### Provided material:
################
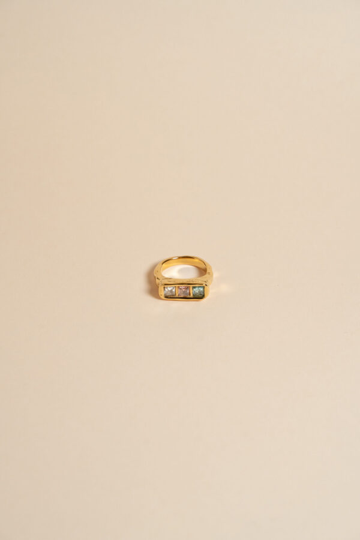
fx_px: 1125
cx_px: 180
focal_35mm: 75
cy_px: 270
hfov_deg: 18.2
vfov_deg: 27.0
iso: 800
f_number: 7.1
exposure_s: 1/100
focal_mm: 75
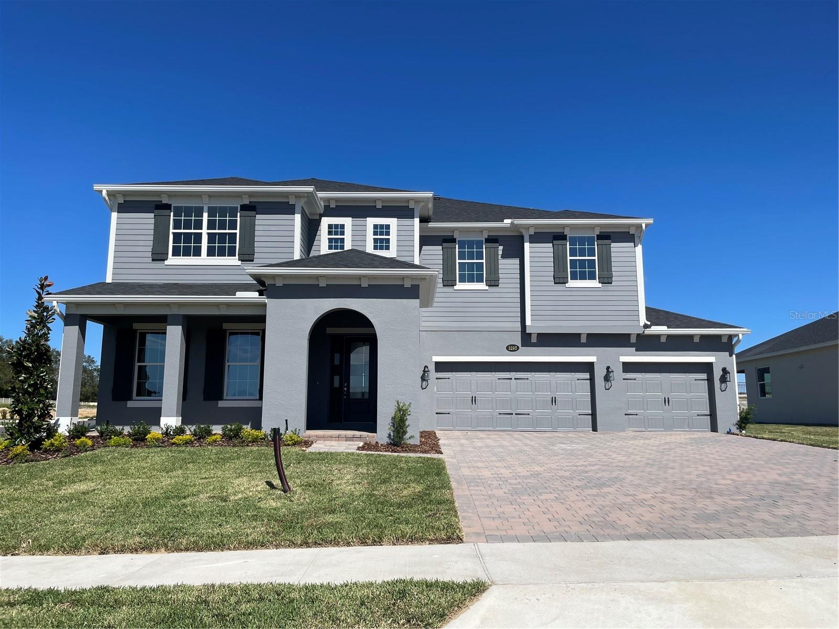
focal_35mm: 26
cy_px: 314
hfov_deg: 67.3
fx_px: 630
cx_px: 420
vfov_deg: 53.1
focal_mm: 4.2
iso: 32
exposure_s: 1/5051
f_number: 1.6
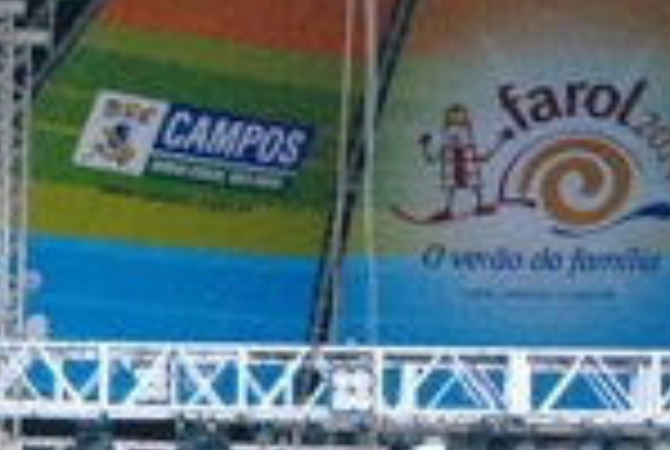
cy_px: 315
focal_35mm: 168
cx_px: 558
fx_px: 3133
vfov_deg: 8.2
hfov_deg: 12.1
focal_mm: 26
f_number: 4.2
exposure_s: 1/80
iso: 1600
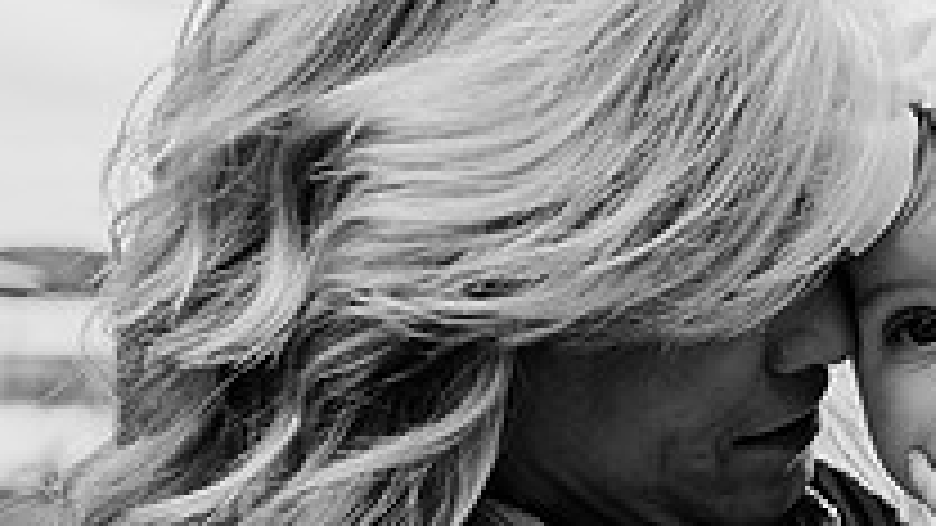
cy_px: 321
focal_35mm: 70
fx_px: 1737
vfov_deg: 17.2
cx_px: 936
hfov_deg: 28.3
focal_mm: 24
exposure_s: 1/500
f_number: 3.5
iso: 320
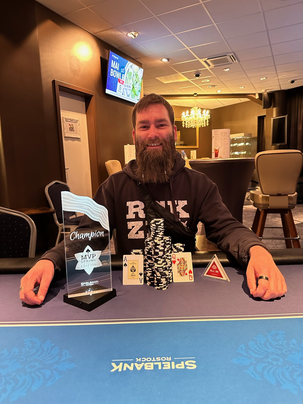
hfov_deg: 56.8
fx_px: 280
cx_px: 152
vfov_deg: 71.6
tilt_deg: -7.2
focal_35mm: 24
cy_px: 202
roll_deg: +2.1
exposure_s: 1/33
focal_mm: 6.86
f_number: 1.78
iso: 800
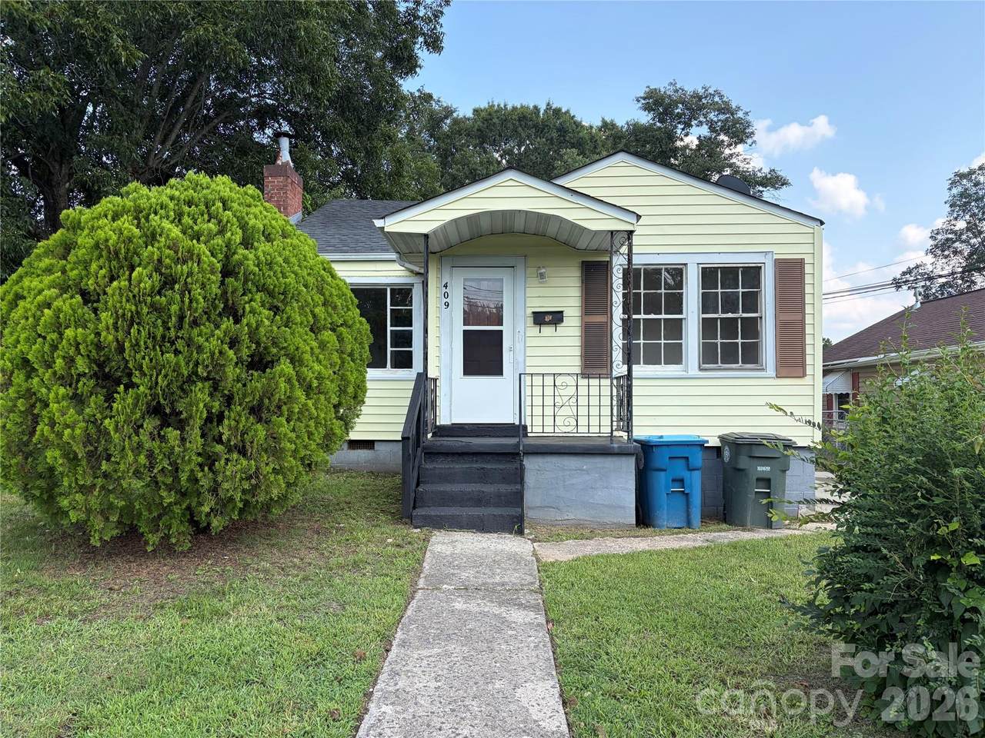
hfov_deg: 67.3
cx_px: 492
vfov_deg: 53.1
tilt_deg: +3.2
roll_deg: +0.9
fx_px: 740
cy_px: 369
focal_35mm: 26
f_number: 1.6
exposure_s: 1/1311
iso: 50
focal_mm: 5.96
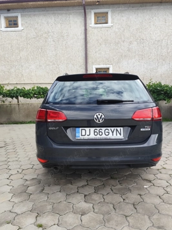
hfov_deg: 53.0
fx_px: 172
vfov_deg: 67.3
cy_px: 122
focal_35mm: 26
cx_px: 92
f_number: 1.65
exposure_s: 1/132
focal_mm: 6.19
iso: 50
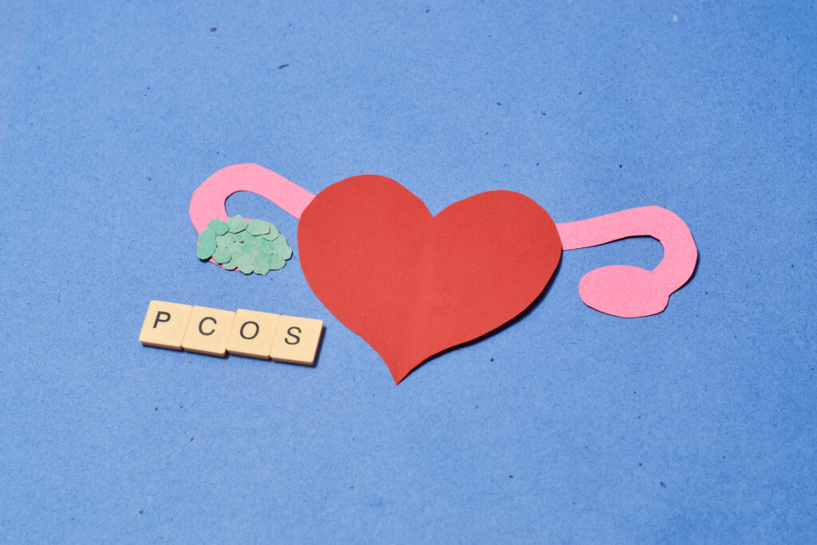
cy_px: 272
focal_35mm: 75
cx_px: 408
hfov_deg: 27.0
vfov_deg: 18.2
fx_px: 1702
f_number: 5.6
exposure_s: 1/125
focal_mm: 50
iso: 100
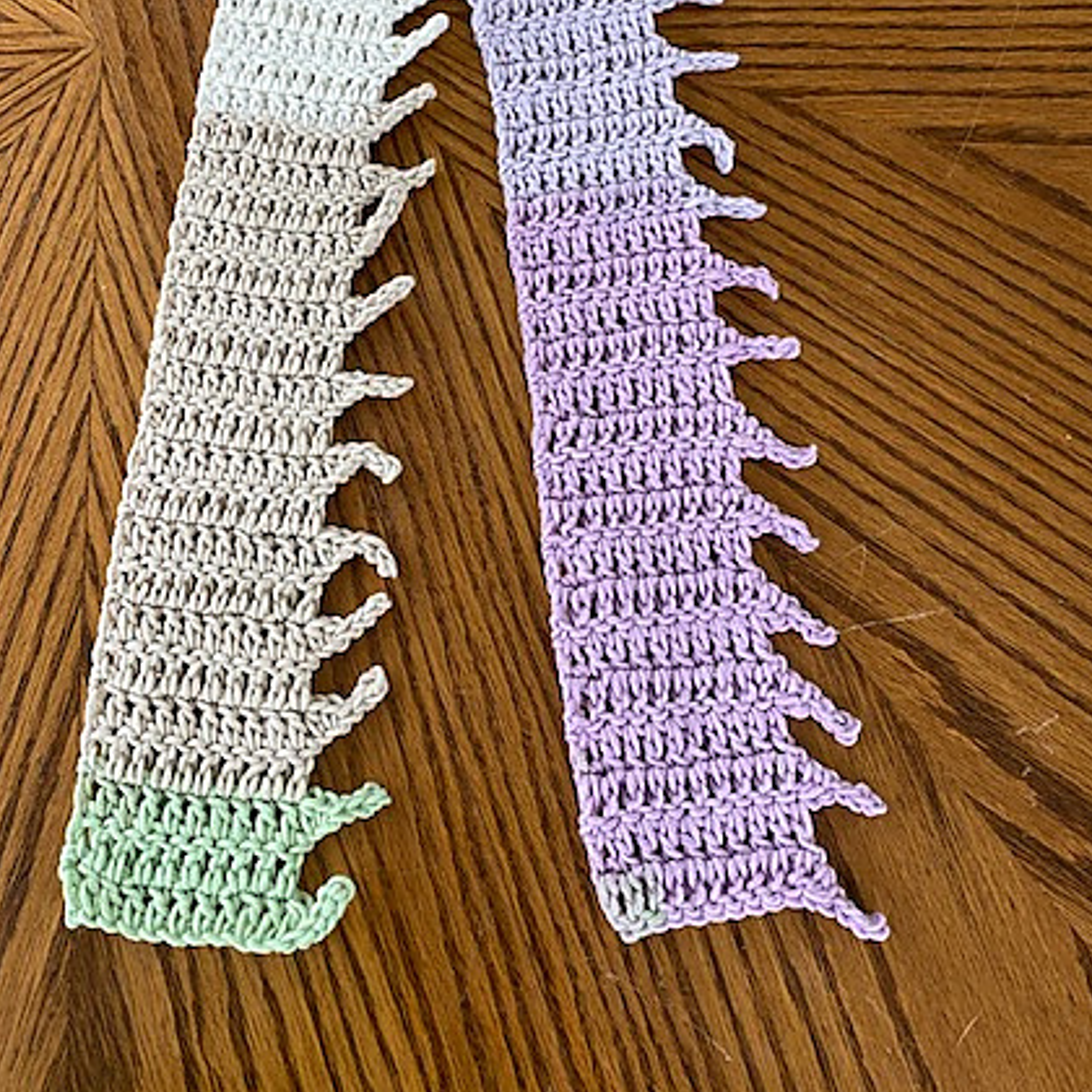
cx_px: 476
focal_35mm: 35
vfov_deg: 46.2
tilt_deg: -69.4
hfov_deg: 47.1
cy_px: 328
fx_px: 1249
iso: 125
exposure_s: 1/93
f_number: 1.8
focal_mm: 4.25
################
### Exercise goal:
Restate the material above word for word, so that nothing changes except that the pictures are gone.

### Expected output:
fx_px: 1125
cx_px: 180
focal_35mm: 75
cy_px: 270
hfov_deg: 18.2
vfov_deg: 27.0
iso: 800
f_number: 7.1
exposure_s: 1/100
focal_mm: 75
focal_35mm: 26
cy_px: 314
hfov_deg: 67.3
fx_px: 630
cx_px: 420
vfov_deg: 53.1
focal_mm: 4.2
iso: 32
exposure_s: 1/5051
f_number: 1.6
cy_px: 315
focal_35mm: 168
cx_px: 558
fx_px: 3133
vfov_deg: 8.2
hfov_deg: 12.1
focal_mm: 26
f_number: 4.2
exposure_s: 1/80
iso: 1600
cy_px: 321
focal_35mm: 70
fx_px: 1737
vfov_deg: 17.2
cx_px: 936
hfov_deg: 28.3
focal_mm: 24
exposure_s: 1/500
f_number: 3.5
iso: 320
hfov_deg: 56.8
fx_px: 280
cx_px: 152
vfov_deg: 71.6
tilt_deg: -7.2
focal_35mm: 24
cy_px: 202
roll_deg: +2.1
exposure_s: 1/33
focal_mm: 6.86
f_number: 1.78
iso: 800
hfov_deg: 67.3
cx_px: 492
vfov_deg: 53.1
tilt_deg: +3.2
roll_deg: +0.9
fx_px: 740
cy_px: 369
focal_35mm: 26
f_number: 1.6
exposure_s: 1/1311
iso: 50
focal_mm: 5.96
hfov_deg: 53.0
fx_px: 172
vfov_deg: 67.3
cy_px: 122
focal_35mm: 26
cx_px: 92
f_number: 1.65
exposure_s: 1/132
focal_mm: 6.19
iso: 50
cy_px: 272
focal_35mm: 75
cx_px: 408
hfov_deg: 27.0
vfov_deg: 18.2
fx_px: 1702
f_number: 5.6
exposure_s: 1/125
focal_mm: 50
iso: 100
cx_px: 476
focal_35mm: 35
vfov_deg: 46.2
tilt_deg: -69.4
hfov_deg: 47.1
cy_px: 328
fx_px: 1249
iso: 125
exposure_s: 1/93
f_number: 1.8
focal_mm: 4.25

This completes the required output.